Govern what that code can touch. Storage and physical feedback (haptics, sound) aren't ambient capabilities — they're syscalls over an append-only registry with a fixed-order gate, reachable only from a channel a mini-app can't forge.
Design an SDK for a model, not a human. A small, fully-documented component surface that fits in a system prompt, accepts semantic tokens instead of raw values, and makes hallucinated imports structurally impossible. Because apps only ever speak tokens, one user-chosen theme re-skins every app ever generated — retroactively.
Version control nobody can see. Every generation is snapshotted with full history, rollback, pinning, and forking — backed by real git, on-device, with zero git vocabulary reaching the user (a build guard fails if a hash or ref leaks into the API surface).
A self-healing generation loop (in progress): the wire contract, SSE streaming, and a stub Hono server are live; plan → generate → static-check → run → observe → repair still needs the static-check stage (proposed, not built) and a real model behind the harness — the quality of the structured diagnostics fed back, not the model, is what's meant to make this good.

Architecture

The phone owns what's user-owned and must stay stable (apps, data, history, the runtime). The server owns what changes constantly (the harness, model access, checks, telemetry). The server is stateless — the device is the system of record.

flowchart LR
    subgraph Phone["📱 Phone — system of record"]
        UI["Host app<br/>(launcher · prompt UI)"]
        RT["Sandbox runtime<br/>(hardened WebView)"]
        VS[("Version store<br/>(on-device git,<br/>product verbs only)")]
    end
    subgraph Server["☁️ Server — stateless (skeleton live)"]
        H["Generation harness<br/>SSE stub pipeline today;<br/>plan → generate → check<br/>→ run → observe → repair (target)"]
    end
    M["LLM endpoint"]
    UI -- "describe an app" --> H
    H <--> M
    H -- "verified bundle (IIFE)" --> RT
    RT -- "snapshot every generation" --> VS

A mini-app is one TypeScript file that imports only from vc-sdk and exports a defineApp({...}) spec. esbuild turns it into a ~4.5 KiB IIFE; react, react-dom, and vc-sdk stay external and resolve to host-injected globals, so the resolvable module surface at runtime is exactly those three names — everything else throws.

The sandbox

Containment rests on three legs, and the pen-testing showed none is sufficient alone:

flowchart TB
    subgraph RN["React Native host — trusted"]
        subgraph WV["WebView outer document — trusted"]
            subgraph IF["⛔ cross-origin iframe — sandbox=allow-scripts, opaque origin"]
                direction TB
                NEU["neutralize.js — window-level value-strip<br/>fetch · XHR · WebSocket · RTCPeerConnection<br/>localStorage · indexedDB · Worker · sendBeacon"]
                LD["trusted loader — holds nothing stronger<br/>than parent.postMessage"]
                SDK["vc-sdk + one shared React instance"]
                APP["🔓 untrusted mini-app bundle"]
            end
        end
    end
    CSP["CSP: script-src without 'unsafe-eval'<br/>default-src 'none' · connect-src 'none'"] -.enforced on.-> IF
    APP -- "render via vc-sdk only" --> SDK
    IF -- "nonce-authenticated frames" --> WV

The cross-origin iframe (no allow-same-origin) denies all host/native reach — parent.document, top.location, the RN bridge are all SecurityError.
The CSP without 'unsafe-eval' is the only thing that closes the ({}).constructor.constructor('…') codegen hole — every object reaches the Function constructor through its prototype chain, so no amount of global-stripping can. Conversely, eval/Function are not value-replaced: React's internals need them, and CSP kills codegen at the engine level anyway. Strip the capability, not the identifier.
The global value-strip covers what CSP can't — notably RTCPeerConnection, since WebRTC ignores connect-src.

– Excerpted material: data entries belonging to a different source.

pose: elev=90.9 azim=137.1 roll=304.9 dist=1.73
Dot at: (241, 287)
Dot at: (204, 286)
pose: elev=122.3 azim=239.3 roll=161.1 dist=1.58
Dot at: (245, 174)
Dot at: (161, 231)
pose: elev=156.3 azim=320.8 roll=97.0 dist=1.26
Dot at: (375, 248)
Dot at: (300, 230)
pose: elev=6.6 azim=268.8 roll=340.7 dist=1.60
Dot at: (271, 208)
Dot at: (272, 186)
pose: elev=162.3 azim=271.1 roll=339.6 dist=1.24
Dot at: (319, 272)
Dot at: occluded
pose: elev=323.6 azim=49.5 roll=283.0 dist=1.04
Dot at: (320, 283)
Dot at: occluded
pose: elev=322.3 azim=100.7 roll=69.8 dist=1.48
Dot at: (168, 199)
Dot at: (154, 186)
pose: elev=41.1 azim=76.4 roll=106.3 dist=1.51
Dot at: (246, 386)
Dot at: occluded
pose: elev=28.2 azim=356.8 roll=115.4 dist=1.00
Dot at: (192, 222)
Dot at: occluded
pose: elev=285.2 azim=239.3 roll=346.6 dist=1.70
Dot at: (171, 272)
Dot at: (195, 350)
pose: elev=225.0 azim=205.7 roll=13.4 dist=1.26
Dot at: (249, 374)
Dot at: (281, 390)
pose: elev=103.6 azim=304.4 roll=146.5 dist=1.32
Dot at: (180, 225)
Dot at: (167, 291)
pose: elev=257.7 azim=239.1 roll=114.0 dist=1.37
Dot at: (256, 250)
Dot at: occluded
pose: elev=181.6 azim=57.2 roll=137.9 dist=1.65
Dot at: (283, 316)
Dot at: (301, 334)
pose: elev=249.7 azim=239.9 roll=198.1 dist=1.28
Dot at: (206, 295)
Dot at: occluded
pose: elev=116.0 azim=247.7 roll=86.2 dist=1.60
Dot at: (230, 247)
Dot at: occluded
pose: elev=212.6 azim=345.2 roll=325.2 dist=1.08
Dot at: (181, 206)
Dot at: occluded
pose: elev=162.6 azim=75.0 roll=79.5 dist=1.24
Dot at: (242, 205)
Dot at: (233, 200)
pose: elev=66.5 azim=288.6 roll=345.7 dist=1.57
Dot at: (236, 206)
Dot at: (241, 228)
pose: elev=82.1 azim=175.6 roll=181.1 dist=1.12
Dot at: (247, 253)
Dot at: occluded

The adversarial suite assumes the worst finding from pen-testing (F4): a bundle shares the iframe scope with the loader and can forge its own "I'm contained" verdict. So the host never trusts a self-report — the verdict comes from closure-captured probes the bundle can't overwrite, and every iframe→host control frame is authenticated with a per-realm nonce. Realms are recreated per generation, because an earlier generation can otherwise backdoor the next one through Object.prototype (confirmed on-device, now a regression test).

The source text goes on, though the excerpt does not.